North Oil Company
- Company type: Joint venture
- Founded: 2017
- Headquarters: Al Dafna, Doha, Qatar
- Key people: Khalid Al Rumaihi (Chairman); Frederic Paux (CEO);
- Parent: Qatar Energy; TotalEnergies;
- Website: www.noc.qa

= North Oil Company (Qatar) =

Joint venture between Qatar Petroleum and TotalEnergies

North Oil Company (NOC) is a crude oil and natural gas company based in Qatar.

==History==
The creation of the North Oil Company (NOC) was announced in June 2016 by QatarEnergy as a joint venture with TotalEnergies (30%), to develop and operate the Al Shaheen oil field for 25 years.
Operations, along with production, sale, and export of crude oil started on July 14, 2017. TotalEnergies announced an investment of around $2 billion into the oil field between 2017 and 2022, and QatarEnergy announced that total investments into the field would be around $3.5 billion.

From 1992 – 2017, the Al Shaheen Oil Field was developed and operated by Maersk Oil.

In July 2017, the first crude tanker from Al Shaheen was loaded. In November 2018, it was announced that PetroVietnam was contracted by NOC to further develop the second phase of the field up to 2020, including the erection of three new wellhead platforms and three bridges.

==Corporate structure==
NOC is led by chief executive officer Regis AGUT. Khalid al Rumaihi is chairman of the board of directors. Other members of the board are Abdulaziz Al-Mannai, Jassim Al-Marzouqi, Mohammed Al Ghanem, Rashid Al Fehaidi, Hamad Al-Baker, Lionel Levha, Pierre Ranger and Laurent Wolffsheim.

==Operations==
North Oil operates the Al Shaheen Oil Field. The field is situated in Qatari waters, around 180 kilometers north from Doha, 80 kilometers north of Ras Laffan and the north-east coast of Qatar.
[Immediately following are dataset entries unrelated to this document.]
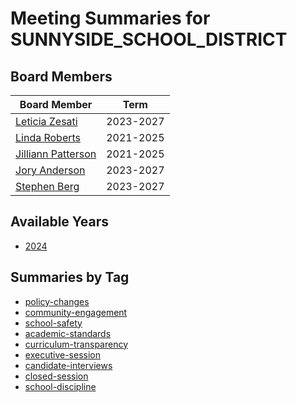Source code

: # Meeting Summaries for SUNNYSIDE_SCHOOL_DISTRICT

## Board Members

| Board Member       | Term           |
|--------------------|----------------|
| [Leticia Zesati](board_member_362.md) | 2023-2027 |
| [Linda Roberts](board_member_363.md) | 2021-2025 |
| [Jilliann Patterson](board_member_364.md) | 2021-2025 |
| [Jory Anderson](board_member_365.md) | 2023-2027 |
| [Stephen Berg](board_member_366.md) | 2023-2027 |

## Available Years
- [2024](school_board_71_year_2024.md)

## Summaries by Tag
- [policy-changes](school_board_71_tag_policy-changes.md)
- [community-engagement](school_board_71_tag_community-engagement.md)
- [school-safety](school_board_71_tag_school-safety.md)
- [academic-standards](school_board_71_tag_academic-standards.md)
- [curriculum-transparency](school_board_71_tag_curriculum-transparency.md)
- [executive-session](school_board_71_tag_executive-session.md)
- [candidate-interviews](school_board_71_tag_candidate-interviews.md)
- [closed-session](school_board_71_tag_closed-session.md)
- [school-discipline](school_board_71_tag_school-discipline.md)
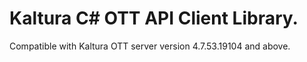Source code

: # Kaltura C# OTT API Client Library.
Compatible with Kaltura OTT server version 4.7.53.19104 and above.
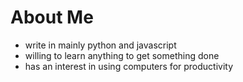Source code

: # About Me
- write in mainly python and javascript
- willing to learn anything to get something done
- has an interest in using computers for productivity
Al Shaheen is the largest offshore field in Qatar and is part of the South Pars/North Dome Gas-Condensate field, stretching across 9,700 square kilometres in Iranian and Qatari waters. The field is considered one of the largest and most complex oilfields in the world.

Current production of the field was 300000 oilbbl/d in 2017, produced by 33 platforms and close to 400 wells. The field yields more than 100 million barrels per year, 45% of Qatar's total oil production.

NOC's current goal is to maintain current production and output levels from the field, which is considered difficult in complex fields like Al Shaheen, given the natural decrease of pressure and resources. In order to achieve their current goal, the company plans to drill more than 100 new wells up to 2022.